Each SLI feeds into an error budget. When the budget is exhausted (e.g., provisioning success rate drops below 99.2% for a rolling 7-day window), we freeze feature deployments and focus on reliability.
Distributed tracing via OpenTelemetry ties together the full request path: Flutter app call, API gateway, provisioning service, SM-DP+ call, carrier callback, and balance update. A single trace ID follows the request across all systems, making incident investigation a matter of searching for one string rather than correlating timestamps across log files.
Lessons from Production
After running this system in production across 150+ countries, a few lessons stand out:
Carrier APIs are the bottleneck, not your code. We spent months optimizing our internal latency before realizing that 80% of our p99 provisioning time was waiting on SM-DP+ responses. The real optimization was improving timeout handling and fallback routing.
Idempotency is not optional in telecom. A single duplicate provisioning request creates an orphaned profile that costs money and confuses the user. Idempotency keys paid for themselves in the first week.
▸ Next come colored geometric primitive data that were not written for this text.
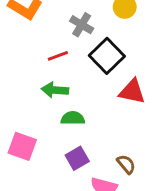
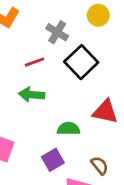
red triangle: (132, 91) -> (105, 112), moved
green semicircle: (73, 118) -> (68, 129), moved

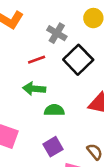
green semicircle: (68, 129) -> (54, 110), moved

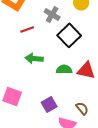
red line: (37, 60) -> (27, 29), moved
green semicircle: (54, 110) -> (64, 69), moved

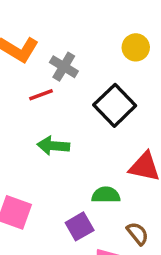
gray cross: (52, 14) -> (64, 67), moved
green semicircle: (64, 69) -> (106, 195), moved

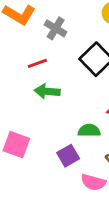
red line: (41, 95) -> (37, 63), moved

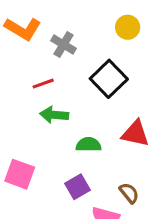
green semicircle: (89, 131) -> (88, 145), moved

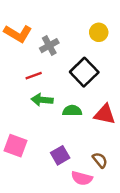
gray cross: (63, 44) -> (49, 46), turned 30
green semicircle: (88, 145) -> (72, 111), moved

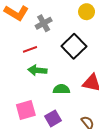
green semicircle: (72, 111) -> (61, 89), moved
pink square: (16, 146) -> (26, 110), moved, turned -36

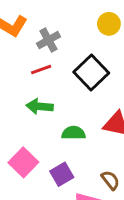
red line: (30, 49) -> (41, 70), moved
pink square: (26, 110) -> (23, 162), turned -30

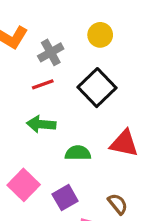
yellow circle: (109, 24) -> (100, 35), moved

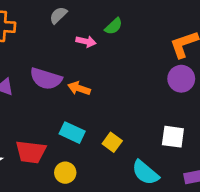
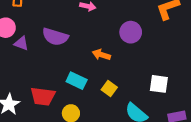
purple circle: (181, 79) -> (131, 32), moved
orange arrow: (79, 88) -> (101, 55), moved

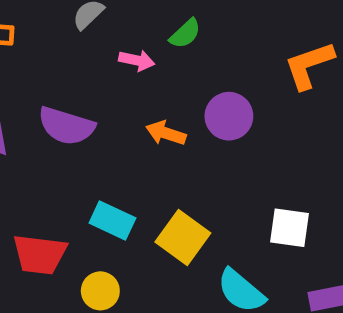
orange arrow: (101, 55) -> (166, 133), moved
yellow square: (109, 88) -> (183, 237), size x1.5

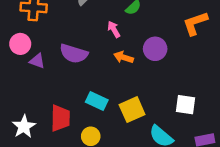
pink arrow: (137, 60) -> (114, 29), moved, turned -133
yellow square: (183, 237) -> (132, 110), turned 30
red trapezoid: (40, 254) -> (60, 118), turned -96

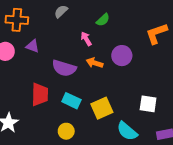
purple semicircle: (74, 54) -> (64, 68), moved
purple triangle: (37, 61) -> (33, 46), moved
red trapezoid: (60, 118) -> (40, 94), moved

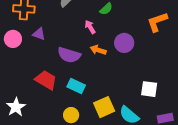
red trapezoid: (40, 94) -> (46, 80), turned -60
yellow square: (102, 108) -> (104, 107), moved

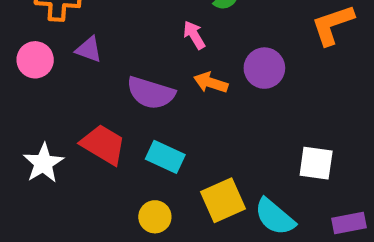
white star: (16, 107) -> (43, 163), moved

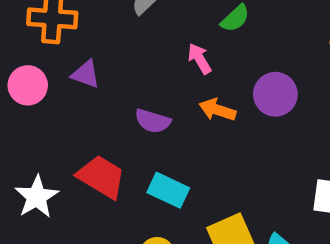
purple semicircle: (151, 93) -> (153, 121), size x0.7

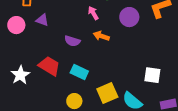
purple circle: (275, 94) -> (129, 17), moved

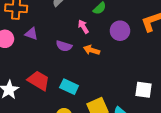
purple semicircle: (72, 41) -> (64, 46), moved

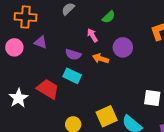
purple circle: (120, 31) -> (123, 47), moved
cyan rectangle: (69, 87) -> (72, 76), moved

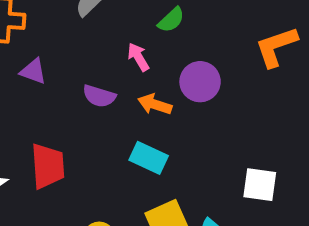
cyan rectangle: (72, 76) -> (149, 158), moved
red trapezoid: (48, 89) -> (48, 166), turned 55

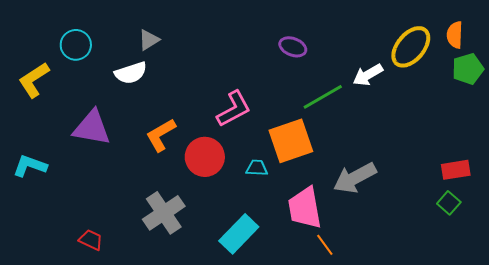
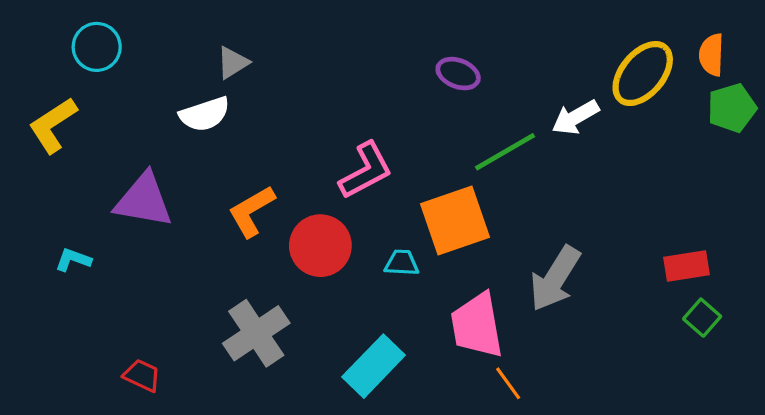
cyan circle: (76, 45) -> (97, 47), moved
cyan L-shape: (30, 166) -> (73, 260), moved, size x0.7
red rectangle: (456, 170) -> (686, 266), moved
gray arrow: (355, 178) -> (555, 278), turned -30

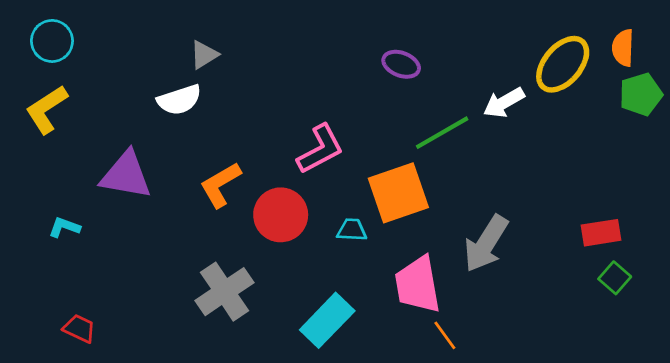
cyan circle: (97, 47) -> (52, 41), moved
red trapezoid: (142, 375) -> (79, 329), moved

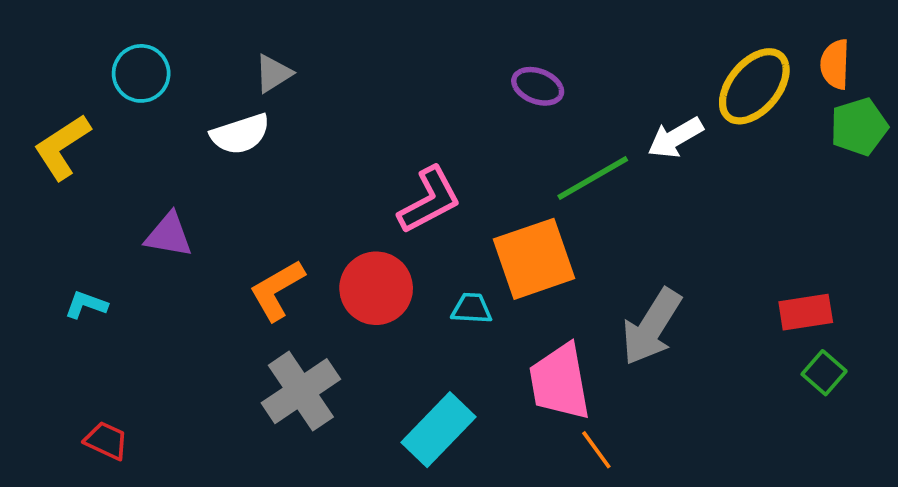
cyan circle: (52, 41) -> (141, 73), moved
purple triangle: (126, 175) -> (169, 235), size x0.7
orange L-shape: (220, 185) -> (277, 290), moved

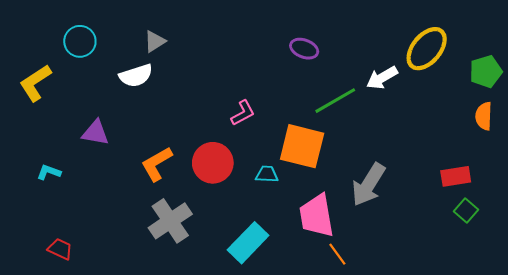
orange semicircle: (835, 64) -> (484, 116), moved
pink L-shape: (429, 200) -> (243, 113), size x0.7
orange square: (534, 259) -> (302, 146), turned 33

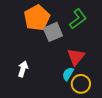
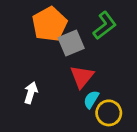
red triangle: (76, 57) -> (82, 77), moved

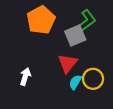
gray square: (71, 43) -> (75, 35), moved
yellow circle: (109, 113) -> (93, 79), moved

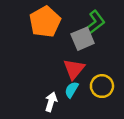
white arrow: (25, 77) -> (51, 102), moved
cyan semicircle: (75, 82) -> (72, 90), moved

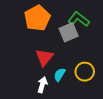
green L-shape: (95, 23) -> (79, 19), turned -105
red triangle: (74, 69) -> (44, 57), moved

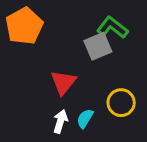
orange pentagon: (37, 18) -> (24, 26), moved
cyan semicircle: (59, 75) -> (85, 119), moved

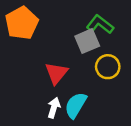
yellow circle: (121, 103) -> (108, 67), moved
cyan semicircle: (85, 119) -> (76, 105), size x1.5

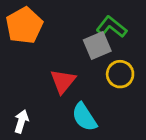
cyan semicircle: (76, 105) -> (84, 117), turned -64
white arrow: (54, 108) -> (21, 121), moved

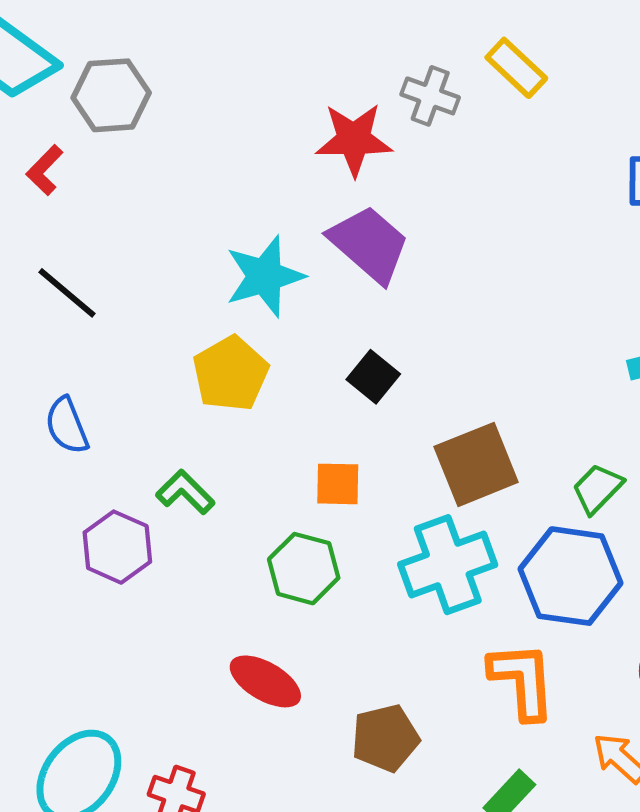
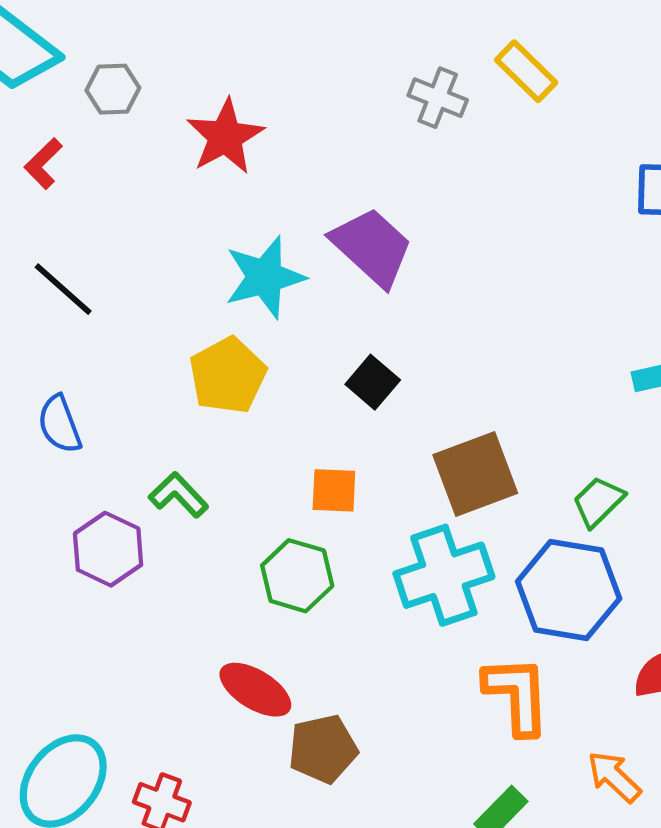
gray hexagon: (111, 95) -> (113, 89), size x0.7
red star: (354, 140) -> (225, 137), moved, turned -30
brown pentagon: (385, 738) -> (323, 749), moved

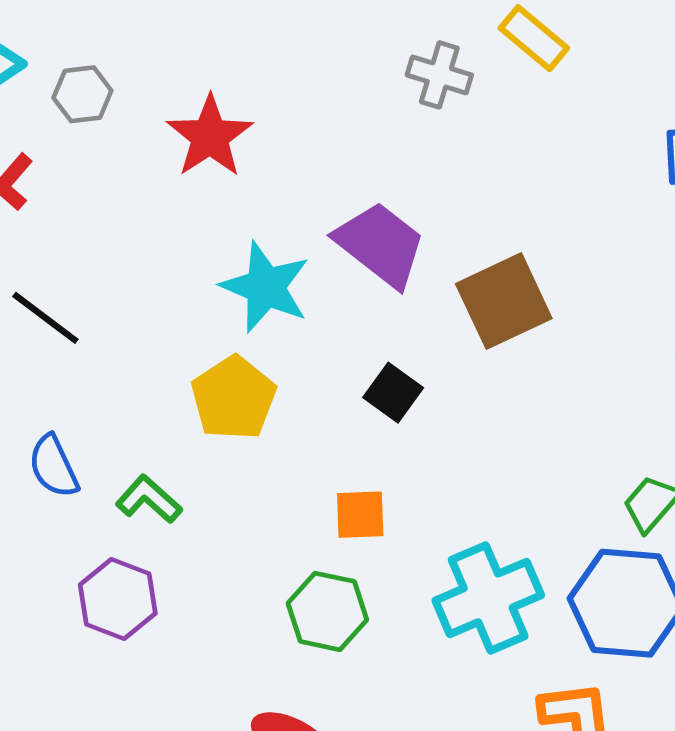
cyan star: (265, 277) -> (266, 287), turned -30
brown square: (475, 474) -> (504, 301), moved
green L-shape: (179, 495) -> (149, 499), moved

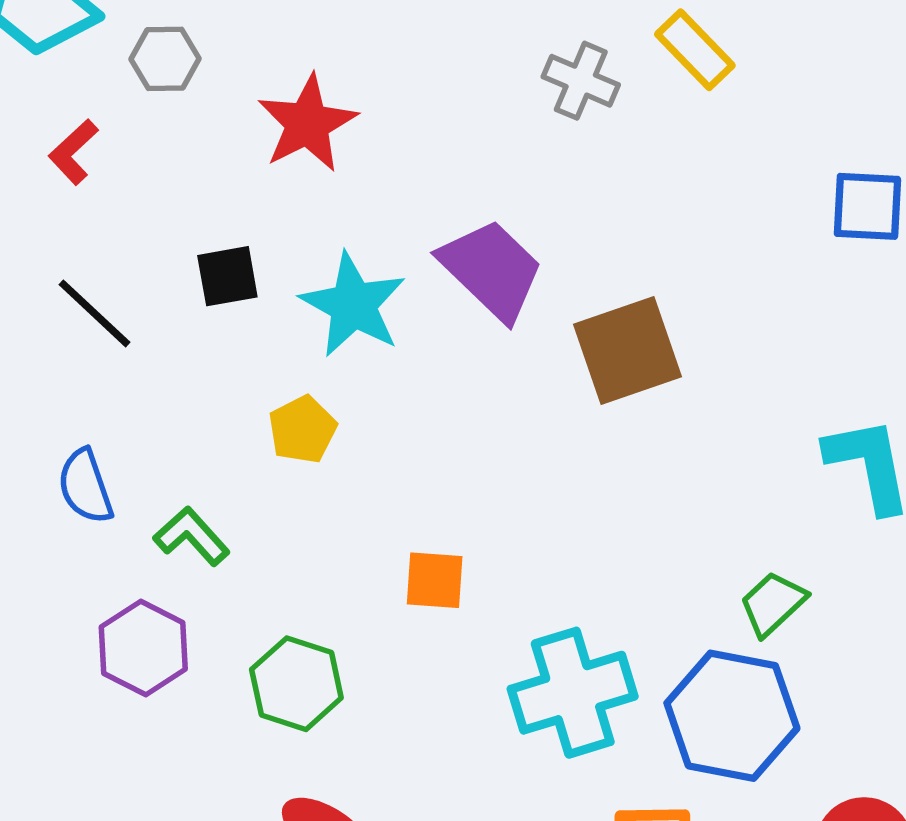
black square: (393, 393) -> (227, 276), moved, turned 38
yellow pentagon: (234, 398) -> (302, 429), size x0.7
green hexagon: (327, 611) -> (296, 684), moved

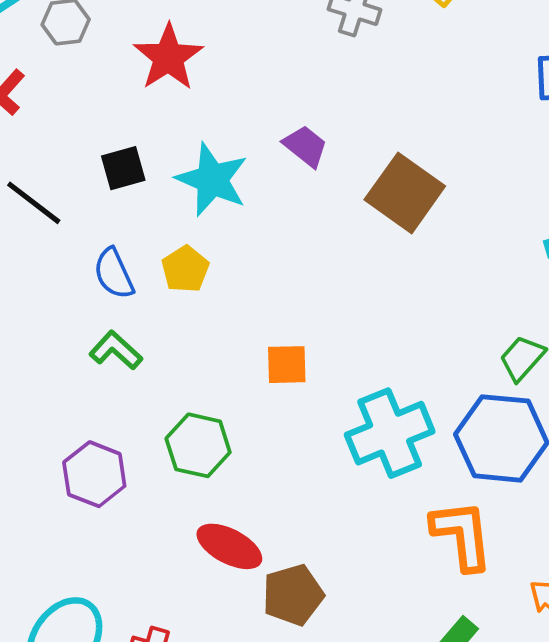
purple trapezoid: (492, 270) -> (305, 146), size x0.6
brown square: (627, 351) -> (405, 193), turned -30
blue semicircle: (85, 486) -> (114, 274), moved
purple hexagon: (143, 648) -> (94, 474), moved

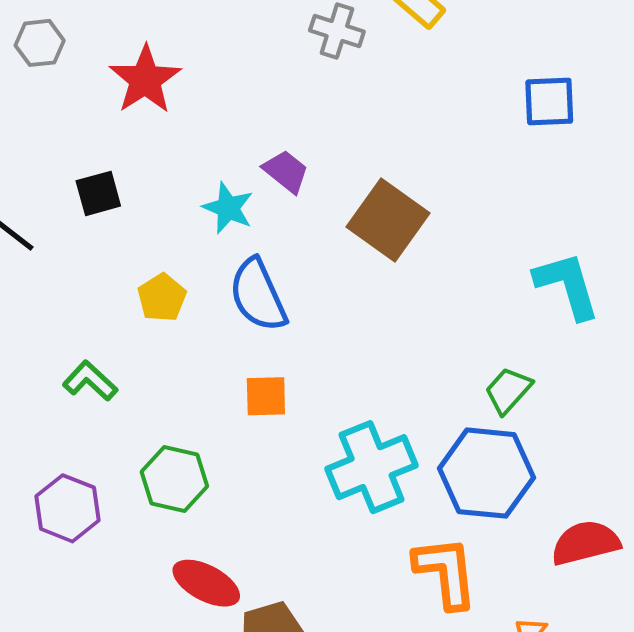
cyan star: (212, 180) -> (228, 208), moved, size x0.7
blue semicircle: (114, 274) -> (258, 295), moved, size x1.4

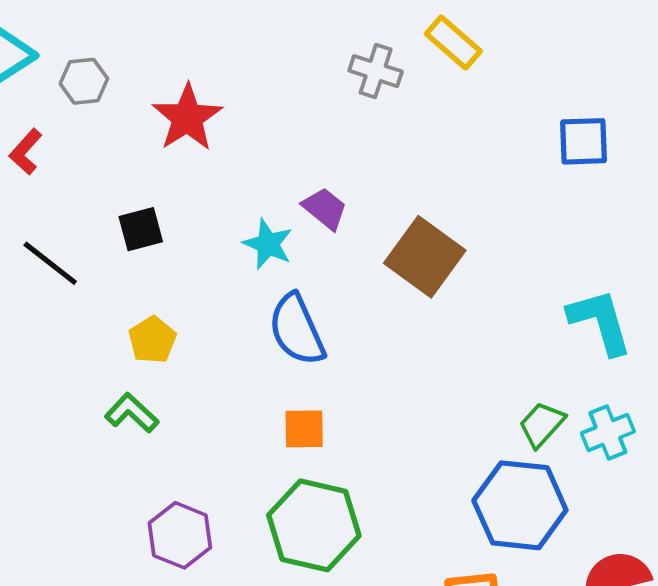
yellow pentagon: (162, 298) -> (152, 340), moved
cyan cross: (372, 467) -> (608, 432), moved, size x0.6
green hexagon: (174, 479) -> (314, 525), moved, size x1.4
purple hexagon: (68, 508) -> (180, 535), moved

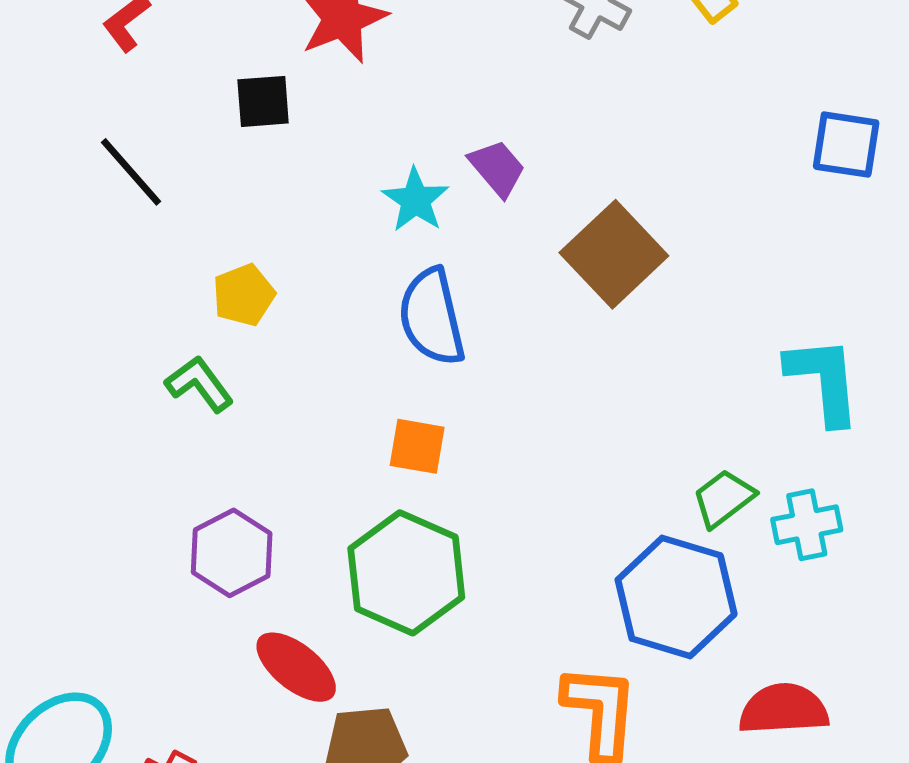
black square: (141, 229) -> (263, 101), moved

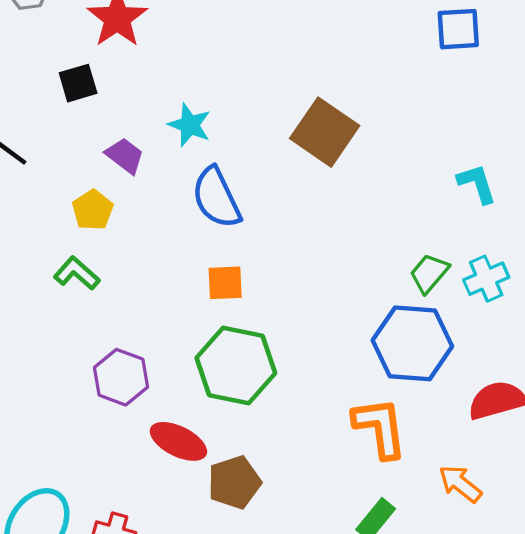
purple trapezoid: (497, 168) -> (125, 156), moved
cyan L-shape: (824, 380) -> (477, 184), size x0.7

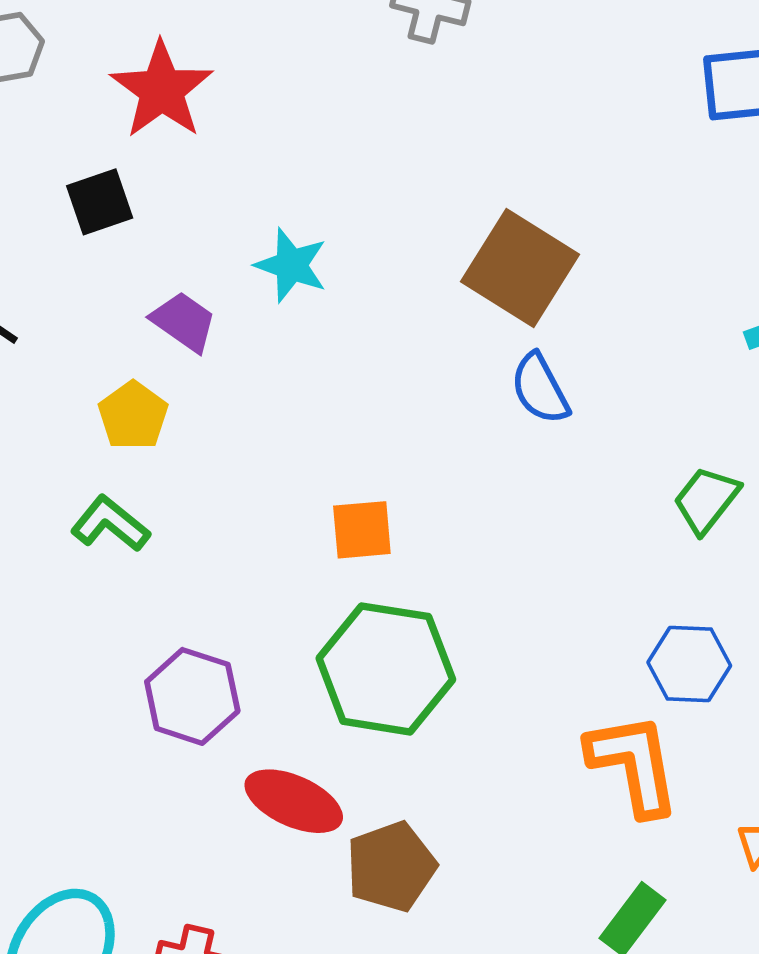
blue semicircle: (216, 198) -> (540, 389), moved, size x0.7
blue hexagon: (412, 343) -> (689, 664), moved, size x0.6

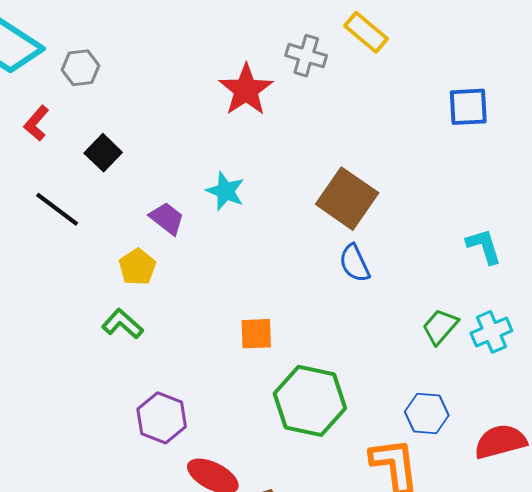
red star: (162, 90) -> (246, 90), moved
black square: (100, 202) -> (103, 153), moved, turned -30
green hexagon: (386, 669) -> (310, 401), moved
CDR reconciliation never fully automates. We got it to 98% automated, but the remaining 2% — timezone edge cases, carrier-specific CDR quirks, profiles that activate in one country but roam to another within the same CDR period — always requires human review. Budget engineering time for it.
Building a provisioning backend for a global pay-as-you-go eSIM product is essentially building a mini telecom billing system on top of a multi-vendor profile management layer. The standards (RSP, SGP.22, ES2+) give you a foundation, but the real engineering is in the routing, metering, and error handling that makes it all invisible to the user.